__Recorded information__.
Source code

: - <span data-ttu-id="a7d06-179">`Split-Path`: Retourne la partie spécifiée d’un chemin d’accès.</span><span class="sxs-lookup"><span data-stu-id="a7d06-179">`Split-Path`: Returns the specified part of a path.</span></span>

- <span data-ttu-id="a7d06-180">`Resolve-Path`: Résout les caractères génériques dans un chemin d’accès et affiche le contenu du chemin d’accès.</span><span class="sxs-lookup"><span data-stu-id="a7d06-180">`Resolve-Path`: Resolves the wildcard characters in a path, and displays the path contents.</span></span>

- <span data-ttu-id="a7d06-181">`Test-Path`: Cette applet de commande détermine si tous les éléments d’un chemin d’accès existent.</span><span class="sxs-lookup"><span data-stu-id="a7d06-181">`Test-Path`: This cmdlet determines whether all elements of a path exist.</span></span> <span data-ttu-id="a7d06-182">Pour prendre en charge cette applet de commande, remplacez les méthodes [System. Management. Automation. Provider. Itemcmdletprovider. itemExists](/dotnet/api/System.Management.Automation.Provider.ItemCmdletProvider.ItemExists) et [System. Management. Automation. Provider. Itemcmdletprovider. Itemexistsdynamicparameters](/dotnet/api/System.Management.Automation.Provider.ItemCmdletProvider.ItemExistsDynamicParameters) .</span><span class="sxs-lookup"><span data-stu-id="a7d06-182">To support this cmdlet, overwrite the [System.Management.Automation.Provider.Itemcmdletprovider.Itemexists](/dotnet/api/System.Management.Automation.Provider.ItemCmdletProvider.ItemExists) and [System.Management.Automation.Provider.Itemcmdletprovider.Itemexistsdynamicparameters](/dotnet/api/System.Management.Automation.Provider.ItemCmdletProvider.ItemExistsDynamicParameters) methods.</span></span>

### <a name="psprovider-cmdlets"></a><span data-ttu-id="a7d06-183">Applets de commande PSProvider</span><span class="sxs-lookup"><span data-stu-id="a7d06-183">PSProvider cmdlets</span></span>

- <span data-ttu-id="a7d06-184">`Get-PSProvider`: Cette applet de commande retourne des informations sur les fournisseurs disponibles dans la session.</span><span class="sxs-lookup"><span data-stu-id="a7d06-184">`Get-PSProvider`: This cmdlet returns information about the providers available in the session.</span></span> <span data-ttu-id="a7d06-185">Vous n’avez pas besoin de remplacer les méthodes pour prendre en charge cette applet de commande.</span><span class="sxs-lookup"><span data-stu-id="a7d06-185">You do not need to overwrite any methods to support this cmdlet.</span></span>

__What to do__.
If a line of the material contains the word "PSProvider", count it; please reply with the total and nothing more.

__Answer box__.
2